*** SOURCE RECORDS
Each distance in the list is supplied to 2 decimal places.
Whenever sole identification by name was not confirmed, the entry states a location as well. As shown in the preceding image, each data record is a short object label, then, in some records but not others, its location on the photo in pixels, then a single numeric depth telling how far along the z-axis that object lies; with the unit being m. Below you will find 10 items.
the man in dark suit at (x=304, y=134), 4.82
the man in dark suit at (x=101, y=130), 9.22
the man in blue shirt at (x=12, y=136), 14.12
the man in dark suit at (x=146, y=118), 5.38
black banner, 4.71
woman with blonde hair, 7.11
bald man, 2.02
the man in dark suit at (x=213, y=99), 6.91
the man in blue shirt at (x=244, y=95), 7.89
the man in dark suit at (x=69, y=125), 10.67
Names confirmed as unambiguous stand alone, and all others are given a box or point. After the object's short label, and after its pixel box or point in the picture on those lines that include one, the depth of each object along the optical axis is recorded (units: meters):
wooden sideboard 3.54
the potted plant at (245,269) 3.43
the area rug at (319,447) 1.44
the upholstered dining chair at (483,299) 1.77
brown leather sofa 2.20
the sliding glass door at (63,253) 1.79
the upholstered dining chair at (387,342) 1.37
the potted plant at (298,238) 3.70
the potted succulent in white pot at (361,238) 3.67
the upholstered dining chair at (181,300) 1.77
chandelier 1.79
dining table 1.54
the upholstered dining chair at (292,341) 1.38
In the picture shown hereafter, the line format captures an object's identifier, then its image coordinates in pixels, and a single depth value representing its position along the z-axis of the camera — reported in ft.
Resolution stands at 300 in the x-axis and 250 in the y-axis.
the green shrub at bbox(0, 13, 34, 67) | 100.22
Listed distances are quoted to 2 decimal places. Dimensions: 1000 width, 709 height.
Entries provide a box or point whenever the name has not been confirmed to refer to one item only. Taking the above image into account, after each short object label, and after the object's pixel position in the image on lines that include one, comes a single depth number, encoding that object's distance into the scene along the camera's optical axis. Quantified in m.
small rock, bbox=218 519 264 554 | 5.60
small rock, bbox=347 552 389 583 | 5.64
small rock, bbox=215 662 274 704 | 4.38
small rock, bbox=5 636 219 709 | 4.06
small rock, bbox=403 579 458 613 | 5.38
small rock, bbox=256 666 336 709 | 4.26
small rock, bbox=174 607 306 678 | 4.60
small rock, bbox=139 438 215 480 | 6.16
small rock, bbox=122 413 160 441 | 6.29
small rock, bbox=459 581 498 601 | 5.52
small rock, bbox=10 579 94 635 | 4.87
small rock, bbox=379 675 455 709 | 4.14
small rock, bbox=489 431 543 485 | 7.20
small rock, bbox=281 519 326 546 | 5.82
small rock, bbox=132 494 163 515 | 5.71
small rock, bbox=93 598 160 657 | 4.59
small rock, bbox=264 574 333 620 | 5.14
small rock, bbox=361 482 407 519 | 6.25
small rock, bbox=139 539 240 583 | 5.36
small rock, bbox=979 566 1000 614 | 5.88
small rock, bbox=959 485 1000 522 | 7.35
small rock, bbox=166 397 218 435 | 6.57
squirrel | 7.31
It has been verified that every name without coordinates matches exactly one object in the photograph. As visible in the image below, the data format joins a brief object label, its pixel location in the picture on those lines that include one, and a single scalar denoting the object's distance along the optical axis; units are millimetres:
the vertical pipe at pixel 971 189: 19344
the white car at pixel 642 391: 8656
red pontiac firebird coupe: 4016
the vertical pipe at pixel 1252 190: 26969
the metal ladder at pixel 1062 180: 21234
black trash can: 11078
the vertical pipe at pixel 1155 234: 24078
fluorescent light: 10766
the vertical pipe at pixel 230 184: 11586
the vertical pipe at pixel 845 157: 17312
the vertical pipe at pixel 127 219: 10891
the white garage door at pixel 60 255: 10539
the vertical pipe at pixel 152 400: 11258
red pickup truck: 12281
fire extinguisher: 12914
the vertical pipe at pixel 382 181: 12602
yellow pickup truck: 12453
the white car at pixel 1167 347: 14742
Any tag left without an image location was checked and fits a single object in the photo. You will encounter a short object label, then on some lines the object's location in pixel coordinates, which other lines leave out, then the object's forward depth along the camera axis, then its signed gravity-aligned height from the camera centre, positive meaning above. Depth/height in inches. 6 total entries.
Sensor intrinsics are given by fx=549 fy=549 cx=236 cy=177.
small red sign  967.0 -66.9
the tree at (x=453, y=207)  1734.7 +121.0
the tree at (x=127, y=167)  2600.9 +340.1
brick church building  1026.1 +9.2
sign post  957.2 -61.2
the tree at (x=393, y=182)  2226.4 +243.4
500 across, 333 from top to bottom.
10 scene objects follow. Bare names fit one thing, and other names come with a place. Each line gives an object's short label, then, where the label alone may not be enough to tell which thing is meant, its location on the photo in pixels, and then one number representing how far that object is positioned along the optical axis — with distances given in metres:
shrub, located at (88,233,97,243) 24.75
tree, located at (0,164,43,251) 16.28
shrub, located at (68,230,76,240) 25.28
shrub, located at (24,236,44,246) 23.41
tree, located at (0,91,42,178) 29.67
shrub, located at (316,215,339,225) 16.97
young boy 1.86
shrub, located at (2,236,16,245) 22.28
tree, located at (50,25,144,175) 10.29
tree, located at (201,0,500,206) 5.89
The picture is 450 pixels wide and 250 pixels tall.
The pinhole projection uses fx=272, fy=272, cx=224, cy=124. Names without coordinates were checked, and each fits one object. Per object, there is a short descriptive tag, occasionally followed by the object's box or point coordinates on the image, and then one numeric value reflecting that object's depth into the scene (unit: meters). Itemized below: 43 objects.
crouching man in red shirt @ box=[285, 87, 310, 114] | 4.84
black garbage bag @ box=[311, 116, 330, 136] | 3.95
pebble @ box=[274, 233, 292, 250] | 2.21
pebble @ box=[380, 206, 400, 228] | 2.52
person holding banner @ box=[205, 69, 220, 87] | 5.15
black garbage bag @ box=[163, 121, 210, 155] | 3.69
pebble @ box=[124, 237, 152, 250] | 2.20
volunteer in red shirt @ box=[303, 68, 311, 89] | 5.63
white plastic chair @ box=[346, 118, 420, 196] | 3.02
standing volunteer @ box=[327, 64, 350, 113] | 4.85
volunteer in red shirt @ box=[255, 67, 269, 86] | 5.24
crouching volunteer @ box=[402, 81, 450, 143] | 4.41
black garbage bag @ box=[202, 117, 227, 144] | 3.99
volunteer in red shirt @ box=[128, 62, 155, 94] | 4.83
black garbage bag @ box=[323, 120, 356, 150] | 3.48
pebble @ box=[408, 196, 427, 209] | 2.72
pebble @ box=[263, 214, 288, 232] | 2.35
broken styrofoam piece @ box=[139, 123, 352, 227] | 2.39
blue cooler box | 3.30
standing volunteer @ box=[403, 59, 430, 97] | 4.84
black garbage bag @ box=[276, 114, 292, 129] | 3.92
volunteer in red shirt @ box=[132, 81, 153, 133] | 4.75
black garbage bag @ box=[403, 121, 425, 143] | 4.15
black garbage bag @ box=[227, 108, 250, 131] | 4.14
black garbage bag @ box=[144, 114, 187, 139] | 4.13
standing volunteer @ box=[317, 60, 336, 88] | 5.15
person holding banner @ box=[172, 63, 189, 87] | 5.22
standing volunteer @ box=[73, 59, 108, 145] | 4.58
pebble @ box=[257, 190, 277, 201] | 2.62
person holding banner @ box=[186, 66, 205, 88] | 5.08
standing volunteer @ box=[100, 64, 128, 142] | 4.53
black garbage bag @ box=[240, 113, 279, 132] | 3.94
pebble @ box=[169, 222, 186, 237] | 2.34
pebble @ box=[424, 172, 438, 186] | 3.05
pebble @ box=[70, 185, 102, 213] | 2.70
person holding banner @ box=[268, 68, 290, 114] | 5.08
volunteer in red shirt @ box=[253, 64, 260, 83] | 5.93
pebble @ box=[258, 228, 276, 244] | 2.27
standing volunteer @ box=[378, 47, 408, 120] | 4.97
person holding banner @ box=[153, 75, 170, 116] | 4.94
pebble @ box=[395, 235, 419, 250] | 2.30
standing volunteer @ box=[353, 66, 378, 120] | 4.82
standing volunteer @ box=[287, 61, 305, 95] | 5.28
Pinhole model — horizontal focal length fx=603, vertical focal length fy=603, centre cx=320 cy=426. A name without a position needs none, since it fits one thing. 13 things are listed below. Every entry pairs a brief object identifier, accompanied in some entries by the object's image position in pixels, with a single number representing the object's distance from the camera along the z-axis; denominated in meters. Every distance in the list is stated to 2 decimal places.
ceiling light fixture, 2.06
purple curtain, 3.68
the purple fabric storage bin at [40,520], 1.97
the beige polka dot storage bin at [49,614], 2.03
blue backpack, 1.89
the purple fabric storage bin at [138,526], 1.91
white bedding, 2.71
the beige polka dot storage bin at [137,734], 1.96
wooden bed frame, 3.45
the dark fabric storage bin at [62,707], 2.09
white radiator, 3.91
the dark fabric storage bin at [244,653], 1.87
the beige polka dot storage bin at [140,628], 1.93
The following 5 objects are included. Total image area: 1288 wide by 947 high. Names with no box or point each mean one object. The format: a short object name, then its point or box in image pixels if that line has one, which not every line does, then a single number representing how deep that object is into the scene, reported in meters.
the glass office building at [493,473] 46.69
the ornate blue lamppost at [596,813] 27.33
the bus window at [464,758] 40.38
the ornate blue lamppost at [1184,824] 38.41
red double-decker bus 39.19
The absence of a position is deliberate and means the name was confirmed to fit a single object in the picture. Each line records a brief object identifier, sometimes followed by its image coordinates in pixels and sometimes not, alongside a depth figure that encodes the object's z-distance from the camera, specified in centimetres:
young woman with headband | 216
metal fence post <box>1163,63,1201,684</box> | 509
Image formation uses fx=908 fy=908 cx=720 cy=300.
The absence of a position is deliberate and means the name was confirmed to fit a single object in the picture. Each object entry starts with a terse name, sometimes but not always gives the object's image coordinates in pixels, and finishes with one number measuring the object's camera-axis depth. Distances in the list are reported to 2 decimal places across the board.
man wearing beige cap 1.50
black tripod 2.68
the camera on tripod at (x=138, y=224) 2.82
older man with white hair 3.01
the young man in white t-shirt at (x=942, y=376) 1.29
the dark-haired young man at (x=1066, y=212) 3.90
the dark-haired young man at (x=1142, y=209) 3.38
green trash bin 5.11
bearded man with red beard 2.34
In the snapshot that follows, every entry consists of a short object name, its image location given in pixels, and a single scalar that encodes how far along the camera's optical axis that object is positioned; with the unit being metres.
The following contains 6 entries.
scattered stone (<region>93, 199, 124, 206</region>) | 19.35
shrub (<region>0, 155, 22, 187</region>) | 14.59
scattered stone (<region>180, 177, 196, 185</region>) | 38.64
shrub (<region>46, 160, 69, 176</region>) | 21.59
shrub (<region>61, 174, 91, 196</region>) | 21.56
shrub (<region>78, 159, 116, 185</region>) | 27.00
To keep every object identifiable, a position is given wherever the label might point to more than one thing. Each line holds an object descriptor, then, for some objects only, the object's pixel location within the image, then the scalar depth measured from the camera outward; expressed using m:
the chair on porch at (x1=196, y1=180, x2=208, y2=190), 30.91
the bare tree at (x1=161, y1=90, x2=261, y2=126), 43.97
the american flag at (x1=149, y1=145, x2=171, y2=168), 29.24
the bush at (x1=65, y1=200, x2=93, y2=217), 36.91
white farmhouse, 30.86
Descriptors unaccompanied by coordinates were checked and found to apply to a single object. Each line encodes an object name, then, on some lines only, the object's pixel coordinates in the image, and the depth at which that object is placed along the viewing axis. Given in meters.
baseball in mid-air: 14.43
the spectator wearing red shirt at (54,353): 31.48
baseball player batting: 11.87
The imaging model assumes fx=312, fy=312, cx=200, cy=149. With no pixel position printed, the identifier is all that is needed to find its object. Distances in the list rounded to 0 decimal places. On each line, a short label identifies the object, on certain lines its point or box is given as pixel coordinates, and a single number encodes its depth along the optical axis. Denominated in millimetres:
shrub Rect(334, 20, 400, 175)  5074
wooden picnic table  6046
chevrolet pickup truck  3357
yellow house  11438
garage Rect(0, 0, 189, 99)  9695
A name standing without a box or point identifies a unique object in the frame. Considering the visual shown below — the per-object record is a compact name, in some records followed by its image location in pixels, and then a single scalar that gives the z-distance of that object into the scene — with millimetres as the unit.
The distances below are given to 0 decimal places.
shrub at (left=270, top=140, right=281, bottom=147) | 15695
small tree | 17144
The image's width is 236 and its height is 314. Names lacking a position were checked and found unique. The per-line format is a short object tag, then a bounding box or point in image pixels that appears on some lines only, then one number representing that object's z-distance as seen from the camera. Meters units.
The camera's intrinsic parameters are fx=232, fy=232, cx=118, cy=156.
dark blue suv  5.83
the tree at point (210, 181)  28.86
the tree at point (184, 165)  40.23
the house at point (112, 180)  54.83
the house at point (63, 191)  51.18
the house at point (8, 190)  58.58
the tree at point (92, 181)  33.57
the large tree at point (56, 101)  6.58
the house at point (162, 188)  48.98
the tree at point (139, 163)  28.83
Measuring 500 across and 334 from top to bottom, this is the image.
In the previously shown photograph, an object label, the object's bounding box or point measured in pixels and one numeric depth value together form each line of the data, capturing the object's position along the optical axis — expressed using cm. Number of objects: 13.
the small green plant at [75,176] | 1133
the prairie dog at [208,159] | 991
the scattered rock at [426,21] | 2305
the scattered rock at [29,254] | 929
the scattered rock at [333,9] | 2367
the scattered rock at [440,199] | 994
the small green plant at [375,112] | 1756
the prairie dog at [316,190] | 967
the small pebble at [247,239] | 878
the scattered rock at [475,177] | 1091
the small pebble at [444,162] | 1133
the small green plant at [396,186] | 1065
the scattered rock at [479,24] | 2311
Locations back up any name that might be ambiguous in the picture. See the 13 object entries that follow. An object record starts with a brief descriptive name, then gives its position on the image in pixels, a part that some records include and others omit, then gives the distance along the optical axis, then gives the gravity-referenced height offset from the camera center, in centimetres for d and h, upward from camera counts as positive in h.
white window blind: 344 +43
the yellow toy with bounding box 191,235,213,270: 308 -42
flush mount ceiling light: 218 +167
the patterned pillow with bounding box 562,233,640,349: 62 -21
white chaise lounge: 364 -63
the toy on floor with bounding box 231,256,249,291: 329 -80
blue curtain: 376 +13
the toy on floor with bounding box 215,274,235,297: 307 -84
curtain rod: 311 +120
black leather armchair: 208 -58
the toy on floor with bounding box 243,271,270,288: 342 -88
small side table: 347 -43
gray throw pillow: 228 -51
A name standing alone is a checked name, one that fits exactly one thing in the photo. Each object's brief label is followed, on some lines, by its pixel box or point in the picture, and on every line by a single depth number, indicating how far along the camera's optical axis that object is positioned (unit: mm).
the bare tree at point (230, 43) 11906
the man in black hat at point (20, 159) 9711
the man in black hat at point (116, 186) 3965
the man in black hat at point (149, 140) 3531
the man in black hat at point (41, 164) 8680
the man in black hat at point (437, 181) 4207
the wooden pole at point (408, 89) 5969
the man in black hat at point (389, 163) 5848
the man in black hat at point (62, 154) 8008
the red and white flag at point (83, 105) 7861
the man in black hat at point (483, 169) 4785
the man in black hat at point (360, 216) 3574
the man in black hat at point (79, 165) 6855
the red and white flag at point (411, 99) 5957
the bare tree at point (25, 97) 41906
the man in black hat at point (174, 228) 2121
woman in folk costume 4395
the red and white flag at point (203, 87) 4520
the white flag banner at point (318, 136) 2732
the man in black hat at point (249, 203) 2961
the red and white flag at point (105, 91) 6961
******
• [WORK INSTRUCTIONS]:
From the entries above, extract only the lines running from the one containing "small rock, bbox=93 598 160 657 | 4.59" through the one containing "black trash can: 11078", inclusive.

• [WRITTEN REPLY]:
small rock, bbox=93 598 160 657 | 4.59
small rock, bbox=264 574 333 620 | 5.14
small rock, bbox=361 482 407 519 | 6.25
small rock, bbox=139 539 240 583 | 5.36
small rock, bbox=979 566 1000 614 | 5.88
small rock, bbox=959 485 1000 522 | 7.35
small rock, bbox=166 397 218 435 | 6.57
squirrel | 7.31
It has been verified that every name without coordinates matches exactly one object in the photograph. As visible in the image below, the data format joins a brief object label, its pixel location in the picture on those lines that include one, and a single scalar denoting the object's distance along the optical axis; units are millimetres:
the vertical pipe at pixel 971 189: 19344
the white car at pixel 642 391: 8656
red pontiac firebird coupe: 4016
the vertical pipe at pixel 1252 190: 26969
the metal ladder at pixel 1062 180: 21234
black trash can: 11078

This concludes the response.